CHAPTER 17. 1. You are ancient, if we wish to speak true, you who indulge the gullet so much, and with merit you boast yourself the prior; I always recognize you to savor of Esau, the hunter of wild beasts ; thus everywhere you are eager for tracking down thrushes, thus from the field of your most lax discipline you come, thus you fail in spirit. 2. If I were to offer you a little lentil-porridge reddened with defrutum, at once you would sell your whole birthright; with you the agape seethes in cauldrons, faith grows warm on the straw, hope lies on platters.
3. But there is a greater agape, because through this your young men sleep with the sisters. Appendages, namely, of gluttony: lasciviousness and luxury. Which fellowship also the Apostle, knowing it, when he had prefaced “not in drunkennesses nor in carousings,” added “nor in beds and lusts.”
4. To the eulogy of your gluttony it pertains, that a double
honor is assigned among you to the presiding men in two portions, whereas the apostle
gave a double honor both to the brethren and to the prelates. Who is holier among
you, unless he is more frequent at banqueting, unless more sumptuous in catering, unless
better furnished with chalices? 5. With good reason, you, men merely of soul and flesh, refuse spiritual things.

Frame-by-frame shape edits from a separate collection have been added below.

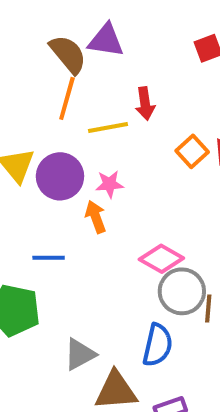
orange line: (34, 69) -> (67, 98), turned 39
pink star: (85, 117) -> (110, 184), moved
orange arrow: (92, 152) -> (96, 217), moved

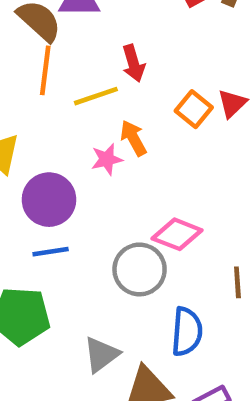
purple circle: (60, 176) -> (49, 200), moved
orange arrow: (96, 217) -> (133, 138), moved
gray circle: (182, 291) -> (140, 269), moved

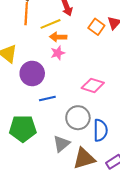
orange arrow: (133, 138) -> (58, 37), moved, turned -56
blue line: (51, 252) -> (47, 98), moved
gray circle: (140, 269) -> (78, 118), moved

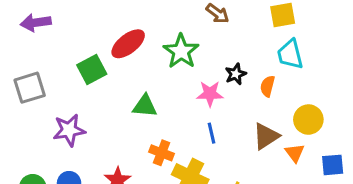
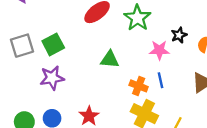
green square: (92, 70) -> (53, 44), moved
orange cross: (161, 153) -> (139, 86), moved

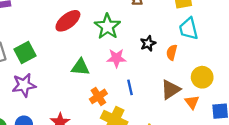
pink star: (159, 50) -> (116, 58), moved
orange cross: (139, 86) -> (98, 96), moved, turned 36

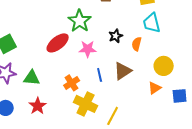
red ellipse: (68, 21) -> (58, 43), moved
green triangle: (80, 67) -> (32, 78), moved
brown triangle: (171, 90) -> (123, 71), moved
orange triangle: (192, 102) -> (155, 88), turned 32

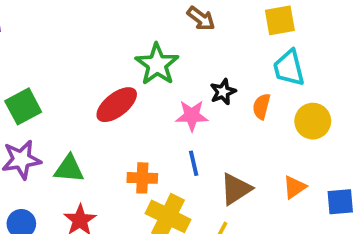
pink star: (88, 49) -> (192, 116), moved
yellow circle: (164, 66) -> (313, 121), moved
brown triangle: (123, 71) -> (236, 189), moved
orange cross: (72, 83) -> (142, 178), turned 35

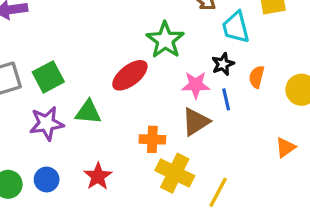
cyan trapezoid: (289, 68) -> (236, 27), moved
blue line: (194, 163) -> (226, 99), moved
green triangle: (69, 169) -> (88, 112), moved
brown triangle: (236, 189) -> (196, 122), moved

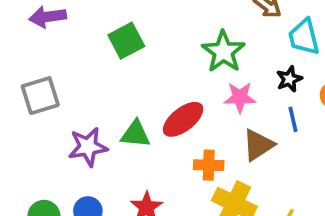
red ellipse: (130, 75) -> (183, 119), moved
green square: (48, 77) -> (126, 41), moved
pink star: (196, 85) -> (240, 97), moved

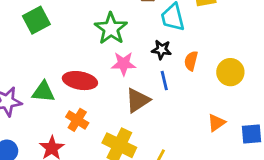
black star: (289, 79) -> (162, 50), turned 30
red ellipse: (183, 119) -> (80, 81), turned 48
orange cross: (209, 165) -> (77, 120), moved, turned 30

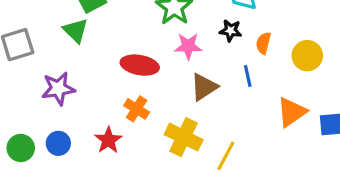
blue line: (164, 81) -> (248, 76), moved
green triangle: (43, 92) -> (76, 31), moved, turned 40
orange triangle: (216, 123) -> (292, 112), size x1.5

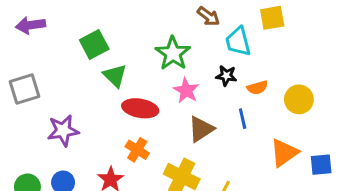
green triangle: (76, 31) -> (115, 76), moved
orange semicircle: (263, 43) -> (257, 88), turned -120
pink star: (188, 46) -> (186, 90), turned 30

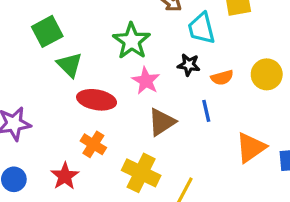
yellow circle: (299, 99) -> (267, 74), moved

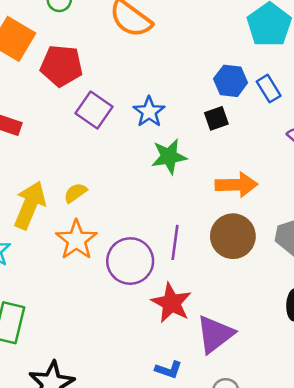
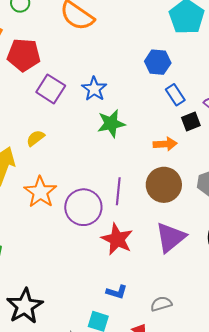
blue rectangle: (269, 89) -> (175, 95), moved
black square: (216, 118) -> (191, 122), moved
orange arrow: (236, 185) -> (165, 144), size x0.7
yellow semicircle: (75, 193) -> (35, 138), moved
purple triangle: (215, 334) -> (171, 237), moved

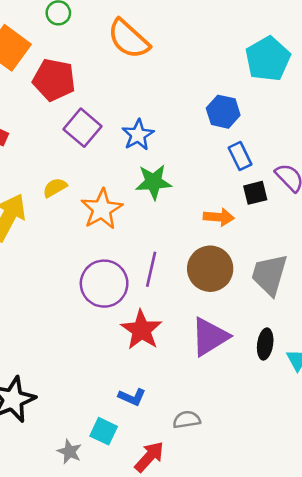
orange star: (40, 192) -> (102, 209), moved

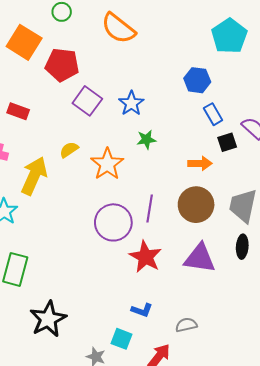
green star: (154, 182) -> (146, 140), size x0.7
purple triangle: (210, 337) -> (200, 258), turned 44
black ellipse: (265, 344) -> (242, 247), moved

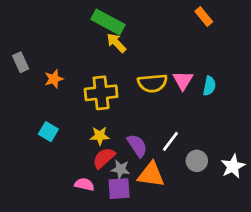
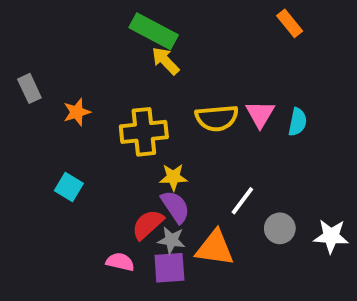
yellow star: (100, 136) -> (173, 177), moved
purple semicircle: (137, 146) -> (175, 207), moved
white star: (233, 166) -> (331, 236), turned 30

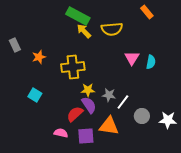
yellow semicircle: (217, 118) -> (112, 29), moved
gray star: (171, 240) -> (109, 95), moved

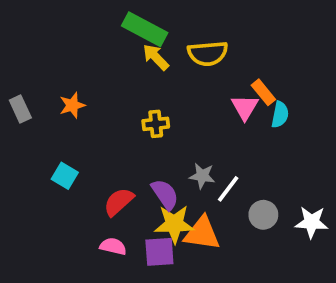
orange rectangle: (147, 12) -> (263, 92), moved
gray rectangle: (15, 45) -> (20, 109), moved
yellow cross: (73, 67) -> (156, 124), moved, size x0.6
yellow star: (88, 90) -> (174, 224), moved, size x1.5
red semicircle: (75, 114) -> (119, 202), moved

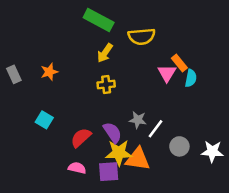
yellow arrow: (156, 57) -> (105, 53), moved, turned -102

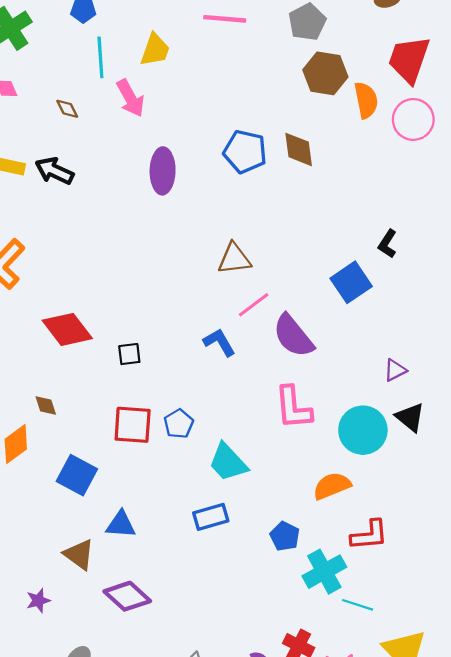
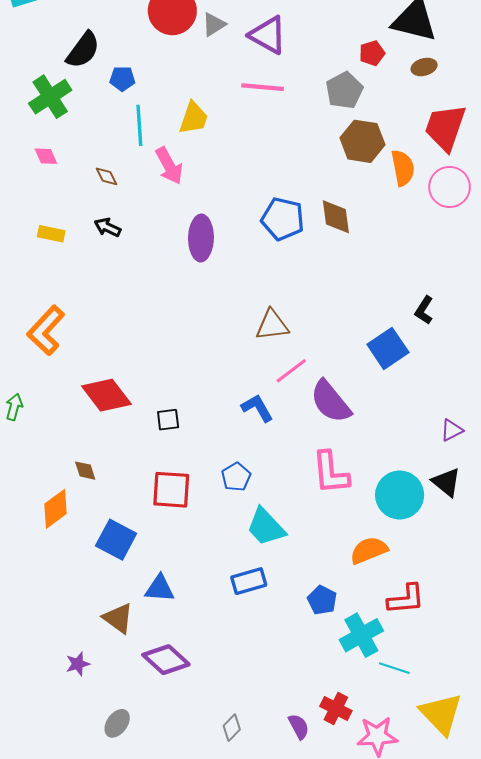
black arrow: (54, 171) -> (108, 227), moved, size x0.7
purple triangle: (395, 370) -> (452, 430), moved
blue pentagon: (179, 424) -> (236, 477), moved

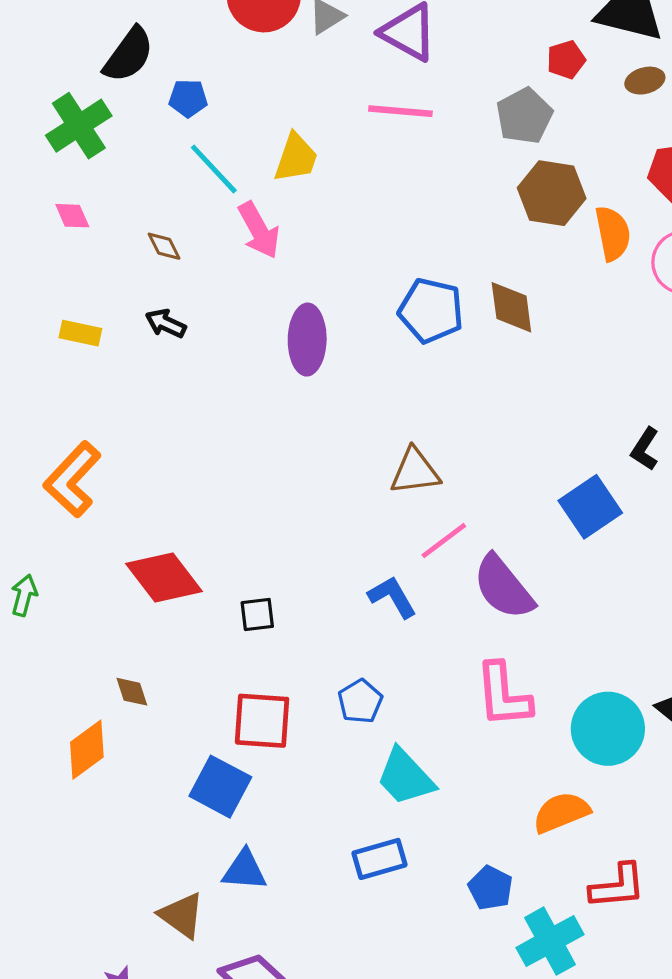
cyan line: (139, 125) -> (214, 169), turned -39
blue square: (116, 540) -> (220, 787), moved

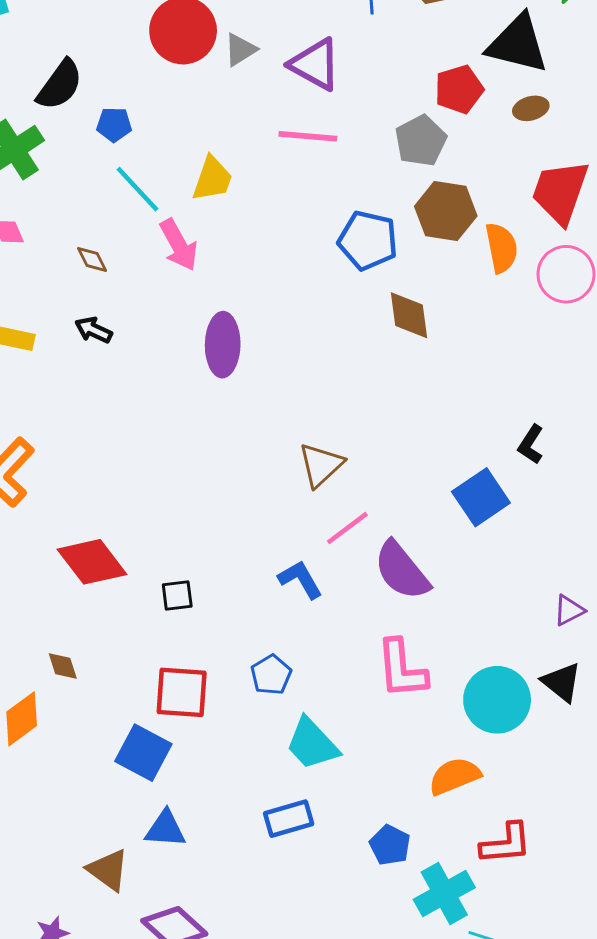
red pentagon: (566, 60) -> (459, 89), size x1.4
blue pentagon: (431, 311) -> (368, 240), moved
brown triangle: (415, 471) -> (321, 465), turned -36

6. Let us openly vindicate our disciplines. We are certain that those who are in the flesh cannot please God, not, to be sure, in the substance of the flesh, but in care, but in affection, but in operation, but in will. Leanness does not displease us; for God did not assign flesh by weight, just as He did not assign the spirit by measure.
7. More easily, perhaps, through the narrow door of salvation
will a more slender flesh enter; more swiftly will a lighter flesh be resuscitated, longer in
sepulture will a drier flesh endure. Let the pugilists and the Olympic pyctae be fattened. For them
ambition of the body is fitting, for whom also strength is necessary, and yet even they too
grow strong by xerophagies.
8. But our strengths are of another kind and our powers different, just as there are
other contests, in which there is not wrestling against flesh and blood, but
against the powers of the world, against the spiritual powers of malice. Against these it is necessary not
by flesh and blood, but by faith and a robust spirit to stand. 9. Moreover
a more well-fattened Christian will perhaps be more necessary to bears and lions than to God,
except that he will also have to exercise leanness against the beasts.